Coinbase Funds U.S. Treasury Lawsuit over Tornado Cash Sanctions
The plaintiffs previously used Tornado Cash for legitimate purposes and have been financially harmed as a result of the sanctions.
rypto exchange Coinbase is funding a lawsuit against the Treasury Department over its decision to sanction coin mixer Tornado Cash.
Among the six plaintiffs are two Coinbase employees, Tyler Almeida, senior security risk analyst and Nate Welch, senior software engineer. They claim that Treasury Secretary Janet Yellen and Director of OFAC Andrea Gacki overstepped their authority by blocking financial transactions.
The lawsuit claims that the department entrapped law-abiding Americans conducting legitimate digital commerce through a cryptocurrency service that provides enhanced privacy and security.
The plaintiffs previously used Tornado Cash for legitimate purposes and have been financially harmed as a result of the sanctions.
“Plaintiffs seek declaratory and injunctive relief under the United States Constitution and the Administrative Procedure Act to remedy the Defendants’ unlawful action.”
Tornado Cash was accused by the Treasury’s Office of Foreign Assets Control (OFAC) of laundering more than $7 billion in cryptocurrencies since its inception in 2019. It has been added to OFAC’s list of Specially Designated Nationals and Blocked Persons.
The agency sanctioned Tornado Cash-related crypto wallets as well as related codes known as smart contracts.
According to the lawsuit, while the Treasury Department’s OFAC has certain sanctions authority, it does not have jurisdiction over software code or smart contracts. It also claims that the department barred them from using a tool that allowed them to exercise their rights to free speech.

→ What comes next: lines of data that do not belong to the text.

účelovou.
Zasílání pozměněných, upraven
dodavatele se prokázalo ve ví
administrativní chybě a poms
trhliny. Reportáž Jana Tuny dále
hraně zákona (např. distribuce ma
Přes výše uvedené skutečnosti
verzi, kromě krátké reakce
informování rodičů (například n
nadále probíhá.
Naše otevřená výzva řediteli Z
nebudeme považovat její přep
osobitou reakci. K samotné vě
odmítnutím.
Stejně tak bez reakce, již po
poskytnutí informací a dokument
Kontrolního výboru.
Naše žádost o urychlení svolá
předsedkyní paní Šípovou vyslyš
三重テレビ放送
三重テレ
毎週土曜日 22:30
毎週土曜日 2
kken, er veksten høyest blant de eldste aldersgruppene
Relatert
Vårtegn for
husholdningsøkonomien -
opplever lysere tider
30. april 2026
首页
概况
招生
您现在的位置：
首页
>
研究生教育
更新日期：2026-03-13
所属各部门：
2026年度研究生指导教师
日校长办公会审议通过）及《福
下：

Coinbase Chief Executive Officer Brian Armstrong had expressed his opposition to the sanctions in tweets and retweets, implying that legal action would be taken.

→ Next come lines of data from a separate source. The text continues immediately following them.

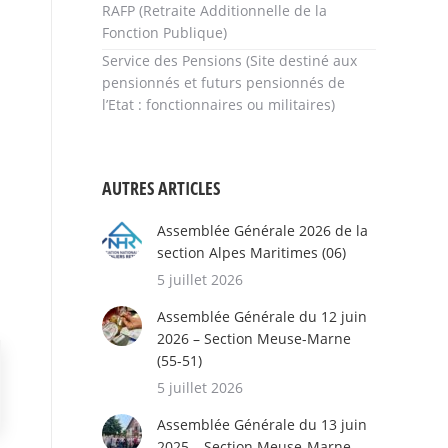
RAFP (Retraite Additionnelle de la
Fonction Publique)
Service des Pensions (Site destiné aux
pensionnés et futurs pensionnés de
l’Etat : fonctionnaires ou militaires)
AUTRES ARTICLES
Assemblée Générale 2026 de la
section Alpes Maritimes (06)
5 juillet 2026
Assemblée Générale du 12 juin
2026 – Section Meuse-Marne
(55-51)
5 juillet 2026
Assemblée Générale du 13 juin
2025 – Section Meuse-Marne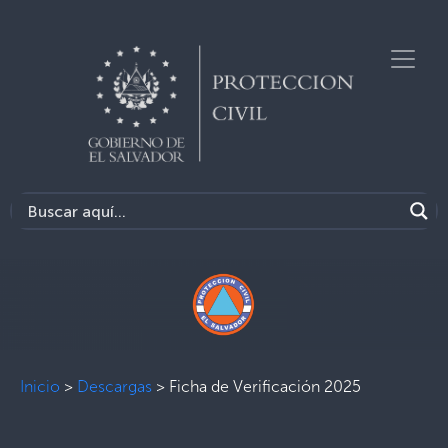
Inicio
>
Descargas
>
Ficha de Verificación 2025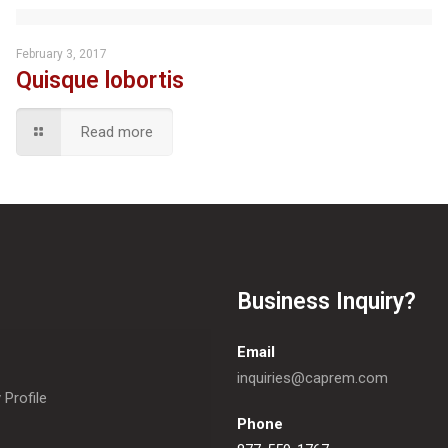
February 3, 2017
Quisque lobortis
Read more
Business Inquiry?
Email
inquiries@caprem.com
Profile
Phone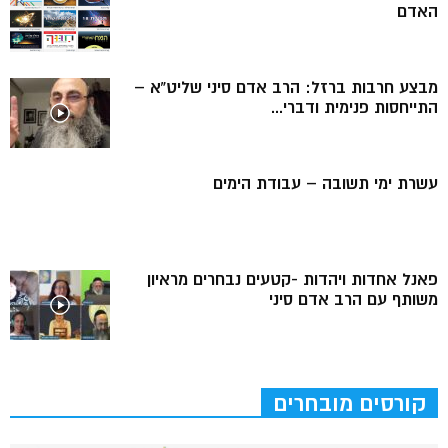
האדם
מבצע חרבות ברזל: הרב אדם סיני שליט”א –
התייחסות פנימית ודברי...
עשרת ימי תשובה – עבודת הימים
פאנל אחדות ויהדות -קטעים נבחרים מראיון
משותף עם הרב אדם סיני
קורסים מובחרים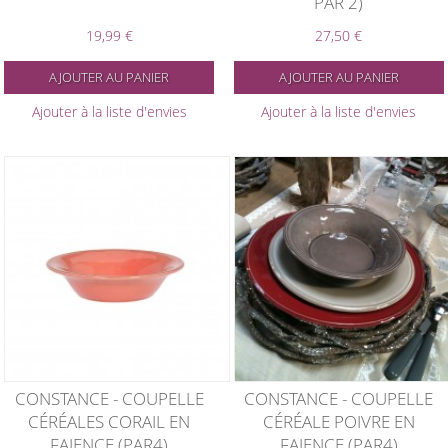
PAR 2)
19,99 €
27,50 €
AJOUTER AU PANIER
AJOUTER AU PANIER
Ajouter à la liste d'envies
Ajouter à la liste d'envies
CONSTANCE - COUPELLE
CONSTANCE - COUPELLE
CÉRÉALES CORAIL EN
CÉRÉALE POIVRE EN
FAIENCE (PAR4)
FAIENCE (PAR4)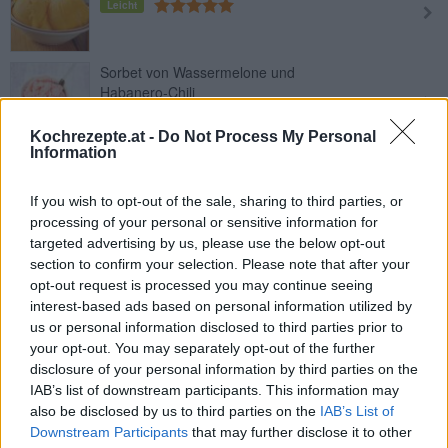
Leicht
Sorbet von Wassermelone und
Habanero-Chili
Leicht
Kochrezepte.at -
Do Not Process My Personal
Information
Mangosorbet mit Himbeersauce und
Pistazien
If you wish to opt-out of the sale, sharing to third parties, or
Leicht
processing of your personal or sensitive information for
targeted advertising by us, please use the below opt-out
Apfelsorbet
section to confirm your selection. Please note that after your
Leicht
opt-out request is processed you may continue seeing
interest-based ads based on personal information utilized by
us or personal information disclosed to third parties prior to
Himbeer-Sorbet
your opt-out. You may separately opt-out of the further
Mittel
disclosure of your personal information by third parties on the
IAB’s list of downstream participants. This information may
also be disclosed by us to third parties on the
IAB’s List of
Mango-Orangen-Sorbet
Downstream Participants
that may further disclose it to other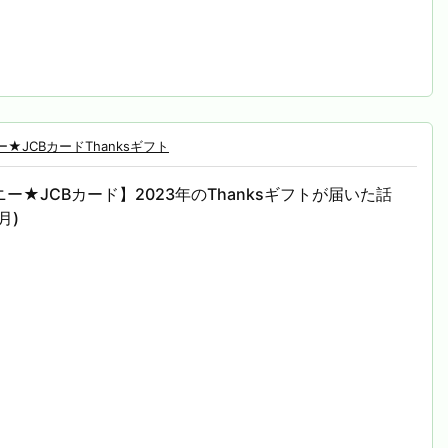
★JCBカードThanksギフト
ー★JCBカード】2023年のThanksギフトが届いた話
月)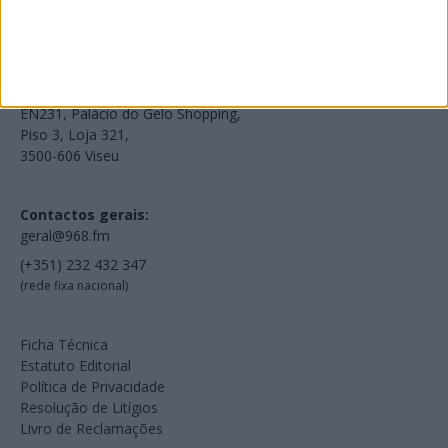
Voltar à Rádio 96.8FM
Estamos em:
EN231, Palácio do Gelo Shopping,
Piso 3, Loja 321,
3500-606 Viseu
Contactos gerais:
geral@968.fm
(+351) 232 432 347
(rede fixa nacional)
Ficha Técnica
Estatuto Editorial
Política de Privacidade
Resolução de Litígios
Livro de Reclamações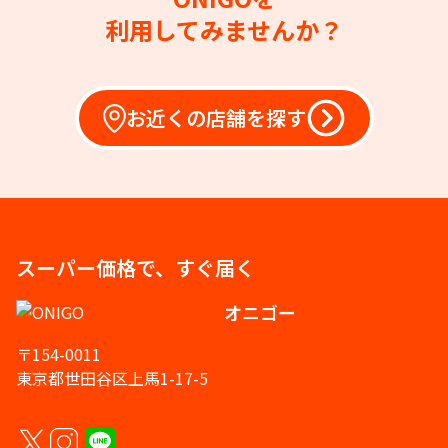
利用してみませんか？
お近くの店舗を探す
スーパー価格で、すぐ届く
オニゴー
〒154-0011
東京都世田谷区上馬1-17-5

“None of the Plaintiffs is a terrorist or a criminal. None supports terrorism or illegal activity. None launders money. Each is an American who simply wants to engage in entirely lawful activity in private,” the complaint read.
According to the lawsuit, Tyler Almeida, who used Tornado to send a donation to Ukraine, now has some funds locked in the service amid OFAC’s sanctions.
While Nate Welch prefers Tornado because it has “the highest volume of users and transactions, which ensures greater anonymity by making it more difficult to trace particular Ether to particular users.”